• **DIRECTIONS**
From the first line to the last, retype the records exactly and skip the pictures.

-=-=-

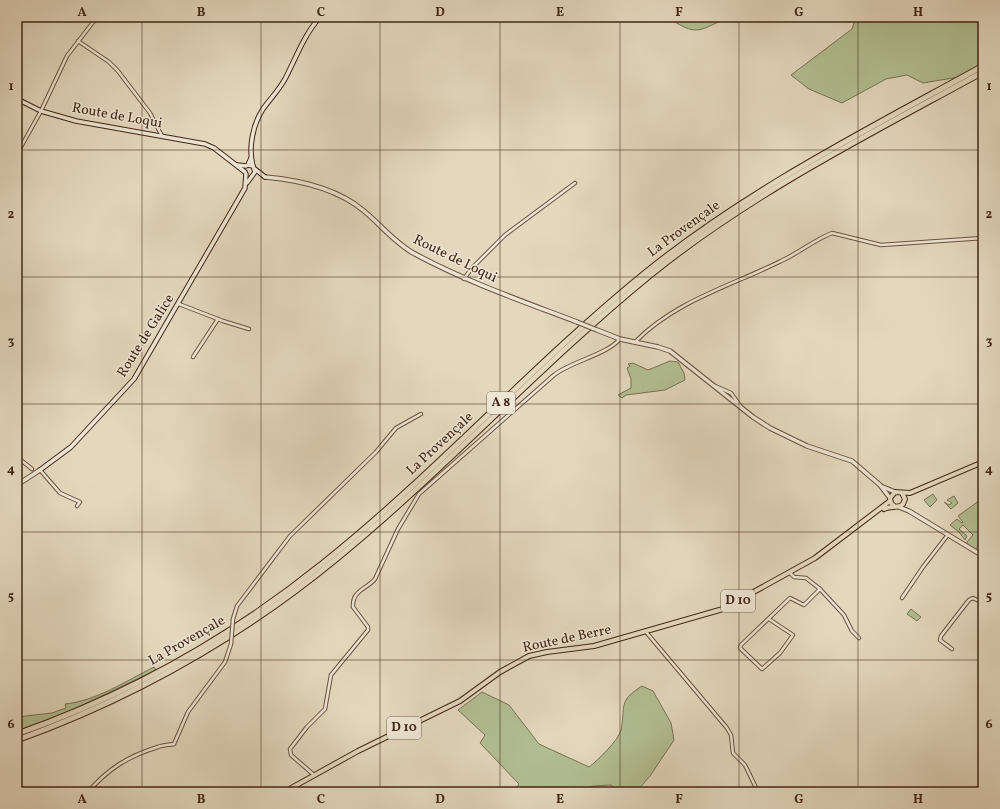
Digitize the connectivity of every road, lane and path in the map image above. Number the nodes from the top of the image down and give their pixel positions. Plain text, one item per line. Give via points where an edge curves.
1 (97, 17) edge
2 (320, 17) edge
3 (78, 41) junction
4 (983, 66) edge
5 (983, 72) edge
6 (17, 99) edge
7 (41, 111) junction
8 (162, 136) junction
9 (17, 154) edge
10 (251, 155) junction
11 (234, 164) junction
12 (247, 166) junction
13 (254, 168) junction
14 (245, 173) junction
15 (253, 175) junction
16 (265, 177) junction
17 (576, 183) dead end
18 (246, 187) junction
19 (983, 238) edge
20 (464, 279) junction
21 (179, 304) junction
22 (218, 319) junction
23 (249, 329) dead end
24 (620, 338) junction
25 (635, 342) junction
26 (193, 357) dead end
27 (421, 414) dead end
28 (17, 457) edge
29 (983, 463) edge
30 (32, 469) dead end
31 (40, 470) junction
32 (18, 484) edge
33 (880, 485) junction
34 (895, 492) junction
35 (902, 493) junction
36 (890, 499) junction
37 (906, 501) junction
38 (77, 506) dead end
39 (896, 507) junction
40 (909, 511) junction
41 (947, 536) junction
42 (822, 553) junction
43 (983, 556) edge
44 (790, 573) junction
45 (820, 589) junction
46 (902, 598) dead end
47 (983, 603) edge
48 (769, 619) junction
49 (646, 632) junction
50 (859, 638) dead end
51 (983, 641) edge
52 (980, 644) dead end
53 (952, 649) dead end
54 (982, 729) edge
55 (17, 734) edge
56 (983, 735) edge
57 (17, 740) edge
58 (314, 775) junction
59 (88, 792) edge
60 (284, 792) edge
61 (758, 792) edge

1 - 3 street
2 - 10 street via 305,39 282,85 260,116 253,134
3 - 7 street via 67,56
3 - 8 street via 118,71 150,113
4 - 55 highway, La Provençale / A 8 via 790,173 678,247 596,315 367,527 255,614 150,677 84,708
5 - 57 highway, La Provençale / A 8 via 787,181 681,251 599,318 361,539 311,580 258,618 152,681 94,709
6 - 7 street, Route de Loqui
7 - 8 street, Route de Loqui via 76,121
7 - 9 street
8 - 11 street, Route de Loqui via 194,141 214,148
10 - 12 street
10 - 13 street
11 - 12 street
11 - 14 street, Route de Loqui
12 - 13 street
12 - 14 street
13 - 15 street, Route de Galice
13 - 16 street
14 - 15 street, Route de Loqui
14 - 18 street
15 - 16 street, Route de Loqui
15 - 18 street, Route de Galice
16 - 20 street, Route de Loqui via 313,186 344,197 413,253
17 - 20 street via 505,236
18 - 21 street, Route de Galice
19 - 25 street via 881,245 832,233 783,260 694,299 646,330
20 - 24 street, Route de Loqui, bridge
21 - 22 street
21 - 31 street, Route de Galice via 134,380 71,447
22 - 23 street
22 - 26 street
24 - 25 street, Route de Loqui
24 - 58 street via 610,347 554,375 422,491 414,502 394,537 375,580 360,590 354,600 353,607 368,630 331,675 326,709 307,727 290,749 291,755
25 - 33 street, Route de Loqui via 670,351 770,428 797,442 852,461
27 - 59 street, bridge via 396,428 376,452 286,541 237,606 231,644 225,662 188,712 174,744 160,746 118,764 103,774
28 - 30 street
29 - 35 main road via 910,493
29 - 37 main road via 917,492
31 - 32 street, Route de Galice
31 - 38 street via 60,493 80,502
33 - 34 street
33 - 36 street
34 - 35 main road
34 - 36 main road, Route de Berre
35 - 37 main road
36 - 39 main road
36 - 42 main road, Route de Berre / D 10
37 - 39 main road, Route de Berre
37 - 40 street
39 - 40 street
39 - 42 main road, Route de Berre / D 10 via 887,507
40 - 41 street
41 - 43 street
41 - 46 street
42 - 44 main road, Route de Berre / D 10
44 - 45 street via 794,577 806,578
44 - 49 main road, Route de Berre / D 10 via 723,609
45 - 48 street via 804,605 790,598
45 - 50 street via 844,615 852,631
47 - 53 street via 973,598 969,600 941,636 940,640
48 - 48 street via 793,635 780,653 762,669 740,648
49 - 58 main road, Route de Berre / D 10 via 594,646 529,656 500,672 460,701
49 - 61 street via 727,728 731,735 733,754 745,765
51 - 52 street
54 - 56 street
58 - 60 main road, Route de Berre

-=-=-

• **TASK ANSWER**
Digitize the connectivity of every road, lane and path in the map image above. Number the nodes from the top of the image down and give their pixel positions. Plain text, one item per line. Give via points where an edge curves.
1 (97, 17) edge
2 (320, 17) edge
3 (78, 41) junction
4 (983, 66) edge
5 (983, 72) edge
6 (17, 99) edge
7 (41, 111) junction
8 (162, 136) junction
9 (17, 154) edge
10 (251, 155) junction
11 (234, 164) junction
12 (247, 166) junction
13 (254, 168) junction
14 (245, 173) junction
15 (253, 175) junction
16 (265, 177) junction
17 (576, 183) dead end
18 (246, 187) junction
19 (983, 238) edge
20 (464, 279) junction
21 (179, 304) junction
22 (218, 319) junction
23 (249, 329) dead end
24 (620, 338) junction
25 (635, 342) junction
26 (193, 357) dead end
27 (421, 414) dead end
28 (17, 457) edge
29 (983, 463) edge
30 (32, 469) dead end
31 (40, 470) junction
32 (18, 484) edge
33 (880, 485) junction
34 (895, 492) junction
35 (902, 493) junction
36 (890, 499) junction
37 (906, 501) junction
38 (77, 506) dead end
39 (896, 507) junction
40 (909, 511) junction
41 (947, 536) junction
42 (822, 553) junction
43 (983, 556) edge
44 (790, 573) junction
45 (820, 589) junction
46 (902, 598) dead end
47 (983, 603) edge
48 (769, 619) junction
49 (646, 632) junction
50 (859, 638) dead end
51 (983, 641) edge
52 (980, 644) dead end
53 (952, 649) dead end
54 (982, 729) edge
55 (17, 734) edge
56 (983, 735) edge
57 (17, 740) edge
58 (314, 775) junction
59 (88, 792) edge
60 (284, 792) edge
61 (758, 792) edge

1 - 3 street
2 - 10 street via 305,39 282,85 260,116 253,134
3 - 7 street via 67,56
3 - 8 street via 118,71 150,113
4 - 55 highway, La Provençale / A 8 via 790,173 678,247 596,315 367,527 255,614 150,677 84,708
5 - 57 highway, La Provençale / A 8 via 787,181 681,251 599,318 361,539 311,580 258,618 152,681 94,709
6 - 7 street, Route de Loqui
7 - 8 street, Route de Loqui via 76,121
7 - 9 street
8 - 11 street, Route de Loqui via 194,141 214,148
10 - 12 street
10 - 13 street
11 - 12 street
11 - 14 street, Route de Loqui
12 - 13 street
12 - 14 street
13 - 15 street, Route de Galice
13 - 16 street
14 - 15 street, Route de Loqui
14 - 18 street
15 - 16 street, Route de Loqui
15 - 18 street, Route de Galice
16 - 20 street, Route de Loqui via 313,186 344,197 413,253
17 - 20 street via 505,236
18 - 21 street, Route de Galice
19 - 25 street via 881,245 832,233 783,260 694,299 646,330
20 - 24 street, Route de Loqui, bridge
21 - 22 street
21 - 31 street, Route de Galice via 134,380 71,447
22 - 23 street
22 - 26 street
24 - 25 street, Route de Loqui
24 - 58 street via 610,347 554,375 422,491 414,502 394,537 375,580 360,590 354,600 353,607 368,630 331,675 326,709 307,727 290,749 291,755
25 - 33 street, Route de Loqui via 670,351 770,428 797,442 852,461
27 - 59 street, bridge via 396,428 376,452 286,541 237,606 231,644 225,662 188,712 174,744 160,746 118,764 103,774
28 - 30 street
29 - 35 main road via 910,493
29 - 37 main road via 917,492
31 - 32 street, Route de Galice
31 - 38 street via 60,493 80,502
33 - 34 street
33 - 36 street
34 - 35 main road
34 - 36 main road, Route de Berre
35 - 37 main road
36 - 39 main road
36 - 42 main road, Route de Berre / D 10
37 - 39 main road, Route de Berre
37 - 40 street
39 - 40 street
39 - 42 main road, Route de Berre / D 10 via 887,507
40 - 41 street
41 - 43 street
41 - 46 street
42 - 44 main road, Route de Berre / D 10
44 - 45 street via 794,577 806,578
44 - 49 main road, Route de Berre / D 10 via 723,609
45 - 48 street via 804,605 790,598
45 - 50 street via 844,615 852,631
47 - 53 street via 973,598 969,600 941,636 940,640
48 - 48 street via 793,635 780,653 762,669 740,648
49 - 58 main road, Route de Berre / D 10 via 594,646 529,656 500,672 460,701
49 - 61 street via 727,728 731,735 733,754 745,765
51 - 52 street
54 - 56 street
58 - 60 main road, Route de Berre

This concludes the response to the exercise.